Pet Detective's Life's Work: Finding Lost Dogs
For TarQwyn, the desperation of missing a pet is all too familiar because of her own experience. "For me, every call, I remember how it felt to lose Jack," TarQwyn tells PEOPLEPets.com. "This is one of the worst experiences of a pet owner's life, and they're not prepared for it, and there's no support."
In 2002, TarQwyn was living on a ranch in Oklahoma when her beloved dog disappeared and she realized there were very few resources for people who'd lost furry loved ones.
"The police are not interested in these cases," TarQwyn says. "You'll get more action if your CD player was stolen. It's a cultural thing."
In her practice, TarQwyn uses community awareness (signage, contact with animal control and shelters) and an aerial mapping strategy, along with a thorough knowledge of each dog's behavioral patterns. She may also call on a team of six scent-trained tracking dogs – Cade, Dodger, Twist, Paco, Mason and Yuri – to seek out the pet.

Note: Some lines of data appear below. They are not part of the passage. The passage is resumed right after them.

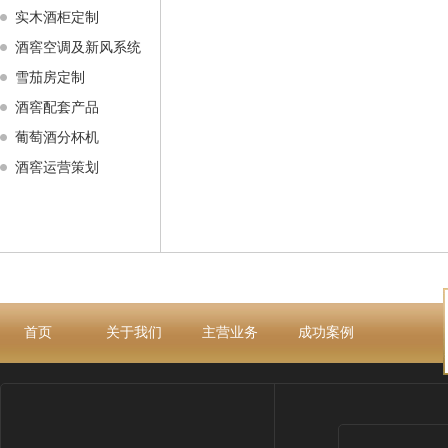
实木酒柜定制
酒窖空调及新风系统
雪茄房定制
酒窖配套产品
葡萄酒分杯机
酒窖运营策划
首页
关于我们
主营业务
成功案例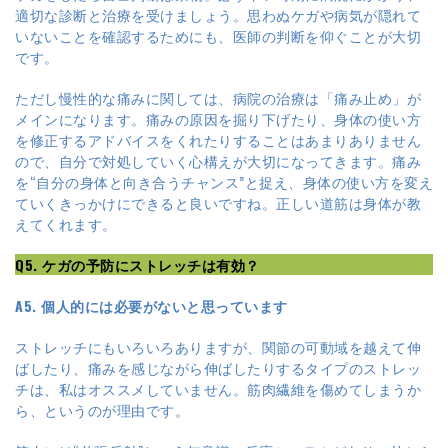
適切な診断と治療を受けましょう。思わぬケガや病気が隠れて
いないことを確認するためにも、医師の判断を仰ぐことが大切
です。
ただし慢性的な痛みに関しては、病院の治療は「痛み止め」が
メインになります。痛みの原因を掘り下げたり、身体の使い方
を修正するアドバイスをくれたりすることはあまりありません
ので、自分で対処していく心構えが大切になってきます。痛み
を“自分の身体と向き合うチャンス”と捉え、身体の使い方を変え
ていくきっかけにできると良いですね。正しい道筋は身体が教
えてくれます。
Q5. ケガの予防にストレッチは有効？
A5. 個人的には必要がないと思っています
ストレッチにもいろいろありますが、関節の可動域を越えて伸
ばしたり、痛みを感じながら伸ばしたりするタイプのストレッ
チは、私はオススメしていません。筋肉繊維を傷めてしまうか
ら、というのが理由です。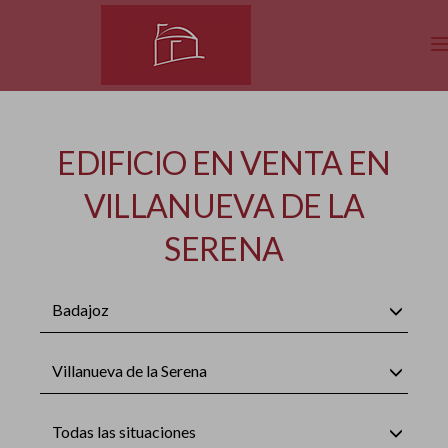
EDIFICIO EN VENTA EN
VILLANUEVA DE LA
SERENA
Badajoz
Villanueva de la Serena
Todas las situaciones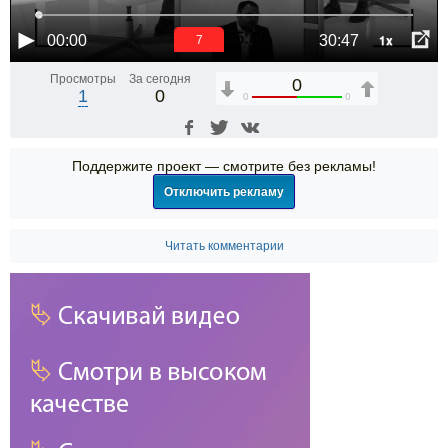
1x
00:00
30:47
7
Просмотры
За сегодня
0
1
0
0
0
Поддержите проект — смотрите без рекламы!
Отключить рекламу
Читать комментарии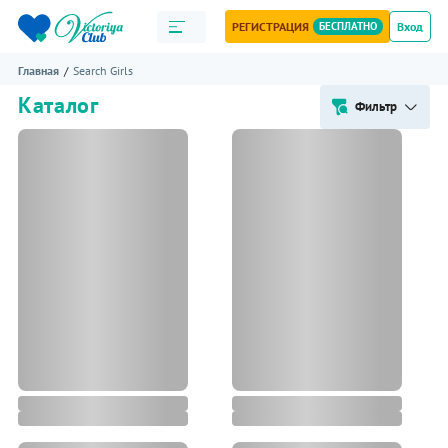
РЕГИСТРАЦИЯ
БЕСПЛАТНО
Вход
Главная
Search Girls
Каталог
Фильтр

Her team, which will travel to work with its far-flung clientele, uses a combination of search and rescue and hunting techniques. The dogs can pick up a scent from a quarter-mile away, and will track a dog even if it's in the mouth of a coyote, TarQwyn says, which has been happening more and more recently. It's one of the three most likely scenarios under which dogs go missing: It meets with a predator, it is roaming at large or it's been recovered by a citizen.
In 2007, TarQwyn was in Southern California working on a case when she got a call about a roaming Havanese named Yogi. The dog's owner, Joie Goodkin, was distraught when the beloved pooch escaped under a fence at the vet.

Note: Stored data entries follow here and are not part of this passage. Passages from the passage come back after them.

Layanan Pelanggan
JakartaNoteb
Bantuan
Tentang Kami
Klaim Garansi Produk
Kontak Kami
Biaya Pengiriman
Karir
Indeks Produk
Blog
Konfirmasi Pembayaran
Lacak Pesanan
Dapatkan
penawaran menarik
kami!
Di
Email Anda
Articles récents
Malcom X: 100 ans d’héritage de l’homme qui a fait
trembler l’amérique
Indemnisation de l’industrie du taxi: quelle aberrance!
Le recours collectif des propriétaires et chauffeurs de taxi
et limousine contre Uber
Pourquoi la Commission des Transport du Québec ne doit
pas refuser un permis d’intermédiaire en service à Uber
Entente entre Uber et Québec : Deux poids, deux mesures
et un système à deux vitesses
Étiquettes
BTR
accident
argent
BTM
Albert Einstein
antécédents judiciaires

When they arrived on the scene, TarQwyn's tracking dogs immediately picked up Yogi's scent, and found him within two hours near a fork in the Carmel River. She pulled back her dogs to avoid frightening the lost pup and stationed Goodkin at the riverbank. Goodkin was then instructed to softly call to Yogi, so she stood in river in the pouring rain and said, "Come give Mommy kisses." Soon the "furry little matted" dog was in her arms. Goodkin was crying; the dog meant everything to her, and she says she could not have found Yogi without TarQwyn and her team.
TarQwyn charges an hourly fee of $95 and bills for travel expenses, but she reviews every case for free. Sometimes, she travels to places like Mulholland Drive to work with Hollywood celebrities, but other times she knows just from the phone call that the dog in question in all likelihood met with a predator, in which case she is "just moving the client on."
"I'll tell you what all of us want: We want the pain to end," she says. "And that means getting our dog back."